2008年5月25日

What is EcoGae?

 このところ意識して自家用車から離れた生活をしていたので知らなかったのですが、トヨタが「エコ替え」というキャンペーンをやっているようです。これは、燃費のいいトヨタの新型車に買い替えてエコに貢献しようというキャンペーンです。

 しかしここには大きな落とし穴があります。買い替えることによって生じる新車製造時の環境負荷が考慮されていないことです。また、この論法でいくと手放した古い車は燃費が悪いので廃棄するべきですが、それによる環境負荷も考慮されていません。つまり、買い替えにかかる環境コストを無視して、燃費だけをはかりにかけているわけです。

 こういったキャンペーンに対して、疑問を呈している人もいますし、製造に必要なエネルギーをガソリンに置き換えると中古車を買った方が結果的に消費エネルギーは低いというレポートもあります。このキャンペーンはトヨタという営利企業が行っているものであって、目的は環境負荷の低減ではなくトヨタ車の販売促進であるということを忘れてはいけません。

 私は環境負荷を低減させるためには出来るだけ自家用車は買い替えないべきだと考えます。買い替えの必要が生じたときに、製造に必要なエネルギーや、将来廃棄に必要なエネルギーも考慮した上で環境負荷の低い車を選べばいいのです。今すぐ買い替えるなら、トヨタ車に買い替えるのではなくて、自転車に買い替える方がはるかに環境負荷を減らすことができます。

 ロハスなどでもそうですが、商売が絡んでくると金儲けが一番になってしまい、本来の目的がおろそかになってしまうようです。本当に環境負荷を低減させたいなら、今すぐ自家用車の利用を控えて、公共交通機関や、近距離ならば自転車を利用すべきです。そうやって本当に必要なときだけ自家用車を利用すれば、その分ガソリンの消費量も減るし、買い替えまでの期間も長くなり、環境負荷を減らすことができます。
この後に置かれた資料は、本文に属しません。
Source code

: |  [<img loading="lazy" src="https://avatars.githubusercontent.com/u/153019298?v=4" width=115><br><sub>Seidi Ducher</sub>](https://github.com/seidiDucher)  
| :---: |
 自家用車の保有をやめてしまうのが環境負荷低減には最善なのはいうまでもありません。しかし便利なものは便利なのです。利便性を享受しながら将来のことを考えるには、使い方を工夫するのが一番です。

2 件のコメント:

Yoshinori_K さんのコメント...

まったくその通りだと思います。

自社の販売戦略に "ECO" という衣をまとわせたTOYOTAの姿勢は "deceiving" に近いものを感じますが、まぁ Prius サマサマと言ったところでしょうか?
逆に、ビジネスに活かせるからこそ、ECOLOGY という意識が浸透しているところもあって、まだまだこの問題は根が深そうですね。
本当に Ecology を主張するのであれば、ライカM8のように、いつまでも使える車とか家電製品とかを提案するべき段階に来ているようにも思えます。

Hit さんのコメント...

 トヨタは営利企業ですから売り上げが一番なわけです。しかしエコというからには、いいものを長く使ってもらえるようアフターサービス、サポート部門の充実を図り、株主にとってだけでなく、消費者や地球環境にとっても魅力的な企業になってほしいものです。

 現在のエコというのは、金儲けの道具と、ヒステリックな文明否定派の大義としての両極端な普及しかなされていないようです。もう少しバランスのとれたエコが普及してほしいですね。